First solution: Re-write your expression as $$ \frac{1}{{\cosh x}} - \log \left( {1 + \frac{1}{{\cosh x}}} \right). $$ Then $$ \left| {\frac{1}{{\cosh x}} - \log \left( {1 + \frac{1}{{\cosh x}}} \right)} \right| \le \frac{1}{{\cosh x}} + \log \left( {1 + \frac{1}{{\cosh x}}} \right) \le \frac{2}{{\cosh x}} $$ for all real $x$. Let $\varepsilon>0$ be arbitrary. Then if $\left| x \right| > \log \left( {\frac{4}{\varepsilon }} \right)$, $$ \frac{2}{{\cosh x}} \le 4e^{ - |x|} < \varepsilon . $$ Second solution: A more optimal solution may be given as follows.
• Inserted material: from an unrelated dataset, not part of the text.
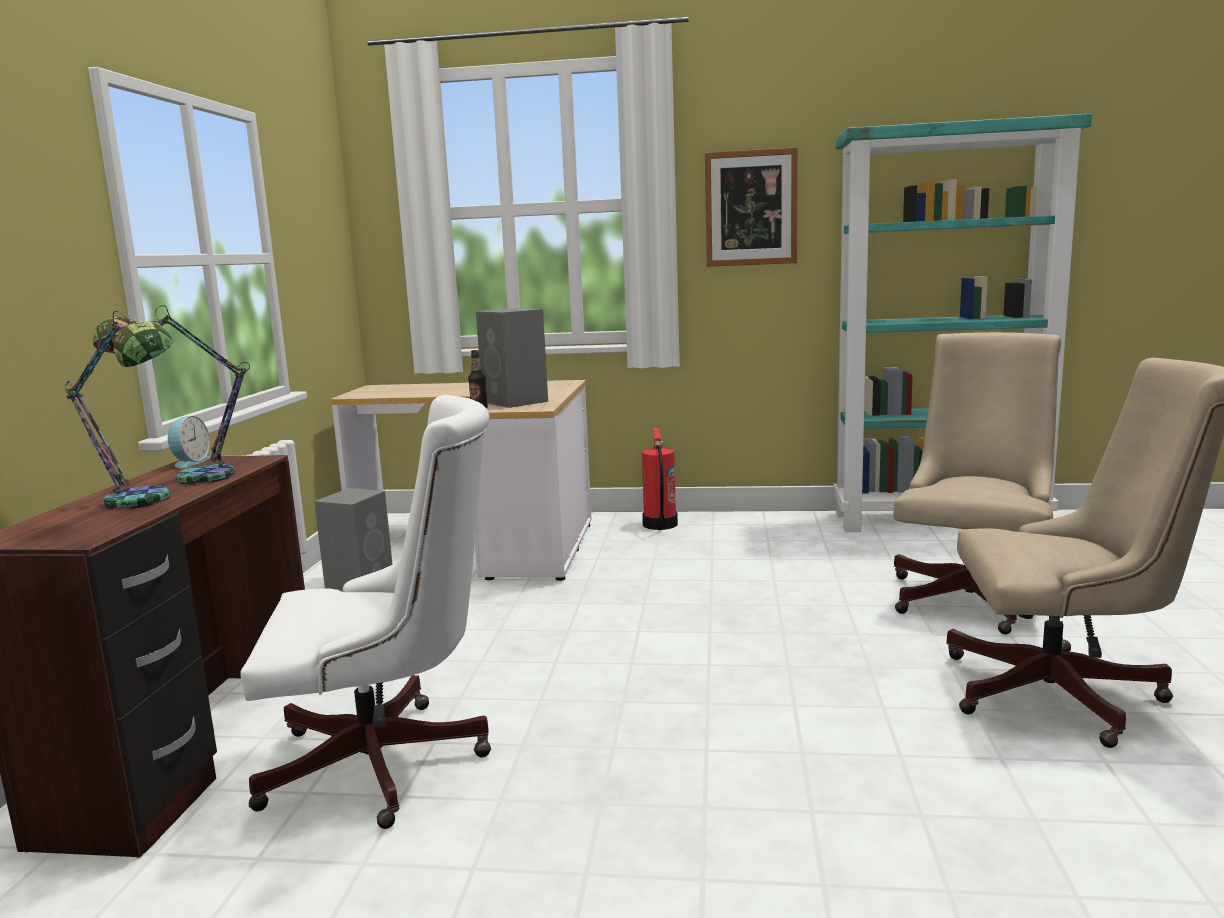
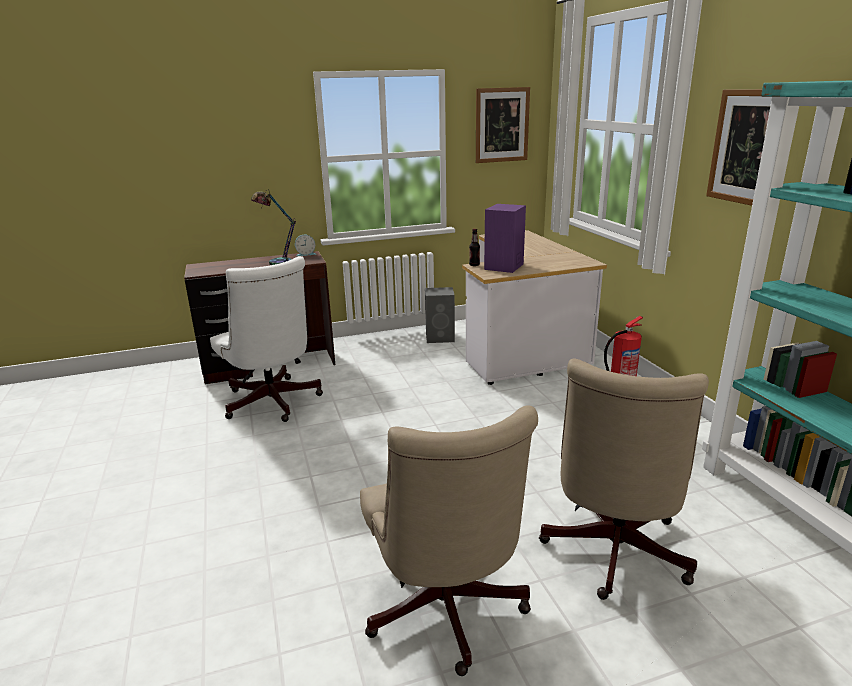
camera: 65 degrees right, 10 degrees up
table lamp [65,311,173,509] -> none
grey speaker [476,308,548,408] -> purple speaker [484,204,526,273]
beige office chair [893,332,1061,634] -> beige office chair turned 105 degrees clockwise [539,359,709,600]
none -> picture [476,87,530,163]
Note that $$ \frac{1}{{\cosh x}} - \log \left( {1 + \frac{1}{{\cosh x}}} \right) = \frac{1}{{\cosh ^2 x}}\int_0^1 {\frac{t}{{1 + \frac{t}{{\cosh x}}}}dt} . $$ Then $$ \left| {\frac{1}{{\cosh x}} - \log \left( {1 + \frac{1}{{\cosh x}}} \right)} \right| \le \frac{1}{{\cosh ^2 x}}\int_0^1 {tdt} = \frac{1}{2}\frac{1}{{\cosh ^2 x}}. $$ Let $\varepsilon>0$ be arbitrary. Then if $\left| x \right| > \frac{1}{2}\log \left( {\frac{2}{\varepsilon }} \right)$, $$ \frac{1}{2}\frac{1}{{\cosh ^2 x}} \le 2e^{ - 2\left| x \right|} < \varepsilon . $$